_What the task requires_:
For each line of the data below, copy it if it holds the word "lamp".

_Information provided_:
[Start of section]

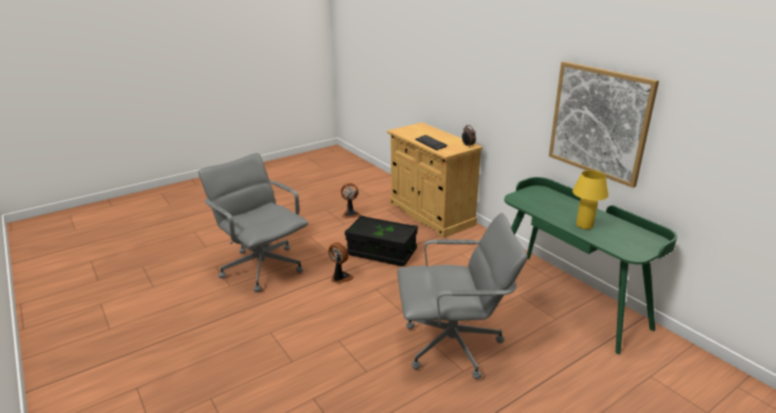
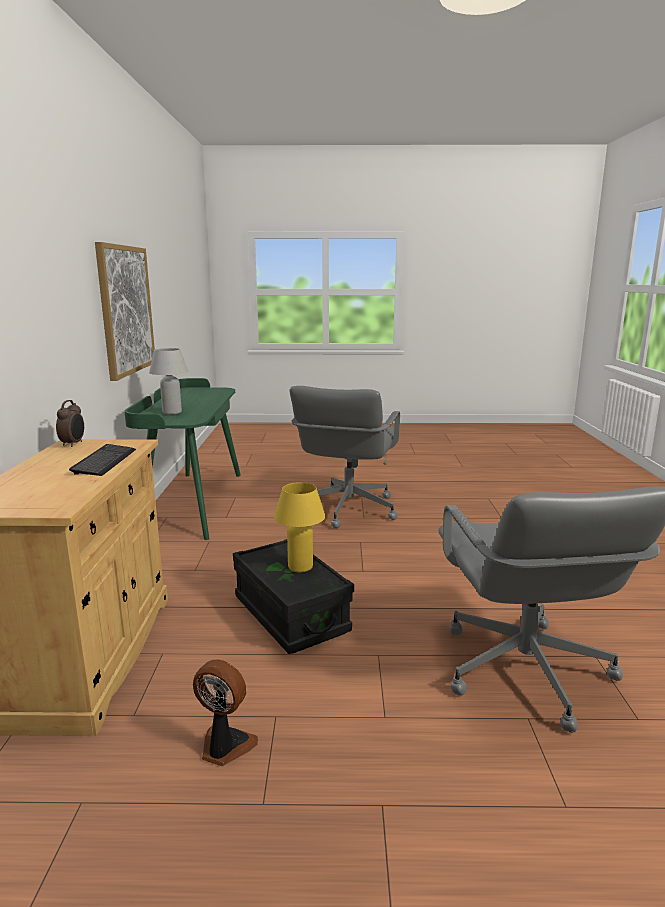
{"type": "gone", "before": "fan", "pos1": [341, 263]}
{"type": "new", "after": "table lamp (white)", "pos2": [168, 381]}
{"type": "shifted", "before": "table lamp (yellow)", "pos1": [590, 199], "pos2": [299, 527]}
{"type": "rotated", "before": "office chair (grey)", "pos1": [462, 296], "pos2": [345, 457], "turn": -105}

[End of section]

_Completed task_:
{"type": "new", "after": "table lamp (white)", "pos2": [168, 381]}
{"type": "shifted", "before": "table lamp (yellow)", "pos1": [590, 199], "pos2": [299, 527]}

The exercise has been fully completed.